Her sharp eyes took in the scene: the Aether Knight uniform, the magnificent Gryphons, and finally, her former student. Her expression hardened instantly.
“Kaelen,” she said, her voice a low, dangerous rasp. “You have an incredible amount of nerve showing your face here.”
“Master Elara, please,” Kaelen began, taking a step forward. “I know I’m the last person you want to see, but this is an emergency. We need your help.”
“‘We’?” Elara’s gaze shifted to Lyra, her eyes narrowing as she took in Lyra’s pale face, her hand on her chest, and the faint, discordant ticking that was now audible in the mountain silence. Her expert eyes immediately saw what others missed. “An Aether-Kinetic Core. Valerius’s folly. And it’s failing catastrophically. Let me guess. You broke it, and now you want me to fix your mess. Some things never change.”
“I didn’t break it!” Kaelen protested. “Well, I didn’t make it worse! I patched it, but the patch failed. It’s a long story involving Void Alchemy and a criminal syndicate…”
“Void Alchemy?” Elara’s expression shifted from anger to alarm. She lowered her wrench slightly. “You’ve been meddling with that again? After what happened to Elia?”
“No! Of course not!” Kaelen said, stung by the accusation. “The city is under attack by a group that uses it. They’re called the Shadow Syndicate. Their energy is what’s poisoning her core.”
Just then, Lyra swayed, her knees buckling. The temporary sealant had finally given way. A sharp crack echoed from her chest, and a bright blue spark of Aether arced from her core and struck the brass doorway, leaving a blackened mark. She cried out in pain and collapsed.
“Lyra!” Kaelen shouted, rushing to her side.
Elara’s anger vanished in an instant, replaced by the focused urgency of a master artisan. “Don’t just stand there, you fool! Get her inside! Now!” she barked, her voice all command. She turned and bellowed into the depths of her home, “Ignis! Prep the diagnostic table! Emergency intake!”
Kaelen scooped a surprisingly light Lyra into his arms and followed Elara into the hermitage. The interior was even more chaotic than Kaelen’s own shop. It was a vast, cavernous space, part laboratory, part forge, and part library. Tools were strewn everywhere, diagrams were etched onto metal plates, and in the center of it all was a massive, coal-fired forge that glowed with infernal heat.
A small, clockwork automaton that looked like a metal crab with too many legs scurried over, its single red optic glowing. This was Ignis. It chittered and whirred, unfolding a section of a nearby workbench into a padded diagnostic table.
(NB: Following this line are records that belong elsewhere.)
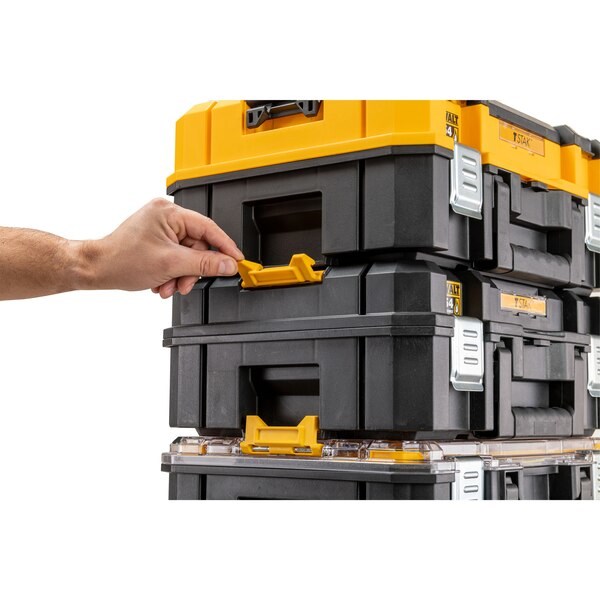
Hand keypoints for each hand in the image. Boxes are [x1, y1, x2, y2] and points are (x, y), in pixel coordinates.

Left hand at [86, 198, 243, 297]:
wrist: (97, 269)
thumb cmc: (122, 260)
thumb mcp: (171, 264)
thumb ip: (204, 264)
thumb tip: (228, 264)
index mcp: (170, 212)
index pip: (208, 228)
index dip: (225, 247)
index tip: (237, 260)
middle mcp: (165, 215)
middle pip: (197, 245)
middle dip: (191, 270)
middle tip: (184, 284)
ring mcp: (160, 226)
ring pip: (187, 254)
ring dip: (180, 275)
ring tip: (168, 286)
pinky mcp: (156, 238)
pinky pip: (176, 256)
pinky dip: (172, 272)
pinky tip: (162, 281)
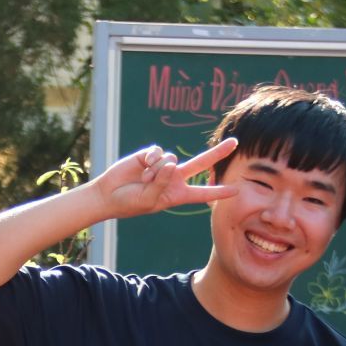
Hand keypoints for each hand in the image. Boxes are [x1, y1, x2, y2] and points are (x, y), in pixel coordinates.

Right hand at [91, 140, 237, 220]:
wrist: (109, 194)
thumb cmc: (130, 203)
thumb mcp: (150, 200)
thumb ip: (163, 183)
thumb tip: (172, 162)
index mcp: (177, 194)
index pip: (203, 193)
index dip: (219, 192)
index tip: (236, 191)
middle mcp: (173, 178)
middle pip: (201, 164)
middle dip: (217, 153)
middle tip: (235, 142)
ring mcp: (163, 165)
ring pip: (171, 159)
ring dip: (156, 171)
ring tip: (143, 181)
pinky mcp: (151, 155)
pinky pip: (158, 152)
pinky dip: (151, 160)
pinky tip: (142, 167)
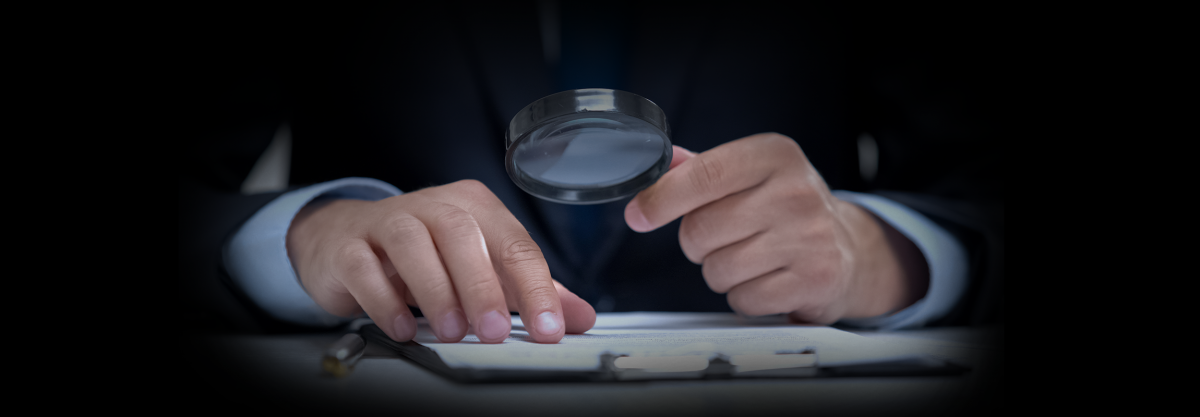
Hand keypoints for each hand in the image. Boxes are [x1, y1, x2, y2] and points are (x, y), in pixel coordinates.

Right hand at [287, 180, 596, 342]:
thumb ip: (529, 291)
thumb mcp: (483, 267)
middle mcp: (434, 205)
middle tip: (495, 332)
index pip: (515, 244)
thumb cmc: (426, 252)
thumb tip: (579, 317)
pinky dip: (384, 298)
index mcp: (476, 207)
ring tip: (451, 330)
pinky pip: (364, 266)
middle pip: (464, 236)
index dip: (535, 288)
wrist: (347, 239)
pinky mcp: (349, 244)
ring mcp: (387, 220)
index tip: (549, 328)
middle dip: (483, 288)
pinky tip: (402, 327)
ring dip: (435, 291)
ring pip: (413, 243)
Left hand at [625, 134, 928, 323]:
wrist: (847, 248)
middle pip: (700, 230)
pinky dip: (745, 297)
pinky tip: (767, 279)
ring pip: (717, 269)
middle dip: (697, 243)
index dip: (661, 200)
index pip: (702, 176)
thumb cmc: (785, 208)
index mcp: (774, 155)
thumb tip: (652, 168)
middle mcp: (795, 191)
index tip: (639, 215)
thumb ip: (699, 170)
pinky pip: (744, 299)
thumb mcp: (749, 174)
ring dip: (721, 271)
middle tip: (725, 238)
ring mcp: (809, 237)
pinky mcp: (814, 279)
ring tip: (751, 258)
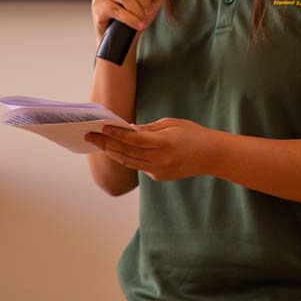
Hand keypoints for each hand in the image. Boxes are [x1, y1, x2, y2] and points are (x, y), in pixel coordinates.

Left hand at [86, 118, 217, 180]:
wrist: (210, 156)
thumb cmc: (192, 134)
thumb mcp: (172, 124)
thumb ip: (149, 128)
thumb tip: (128, 130)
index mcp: (165, 144)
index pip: (135, 140)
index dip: (117, 134)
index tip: (103, 127)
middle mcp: (160, 160)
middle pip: (127, 152)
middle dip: (106, 143)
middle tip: (89, 135)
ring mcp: (158, 171)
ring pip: (128, 162)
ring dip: (111, 152)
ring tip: (97, 143)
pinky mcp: (158, 176)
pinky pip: (137, 166)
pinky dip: (125, 157)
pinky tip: (114, 150)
Kaelen gently laid Lyra down. Her breathing was ragged, and the light from her core was flickering like a dying candle.
Elara was already at her side, her goggles now over her eyes. The lenses whirred and clicked as she examined the damaged core. “Gods below, Kaelen, what did you do to this thing? It’s a mess of failing patches and resonance burns. And this energy signature… it’s not just Void contamination. It’s… familiar.”
She leaned closer, her expression turning from clinical to one of dawning horror. She looked from the core to Kaelen, then back to the core.
“This core design,” she whispered, her voice trembling with a sudden, terrible understanding. “The containment matrix, the energy regulation sequence… it’s not just based on Valerius’s work.” She looked Kaelen straight in the eye, her own green eyes wide with shock and a long-buried grief.
“Kaelen,” she said, her voice barely audible. “This core… it’s based on the same principles as the experiment that hurt Elia. It’s a prototype designed not just to channel Aether, but to contain and control Void energy.”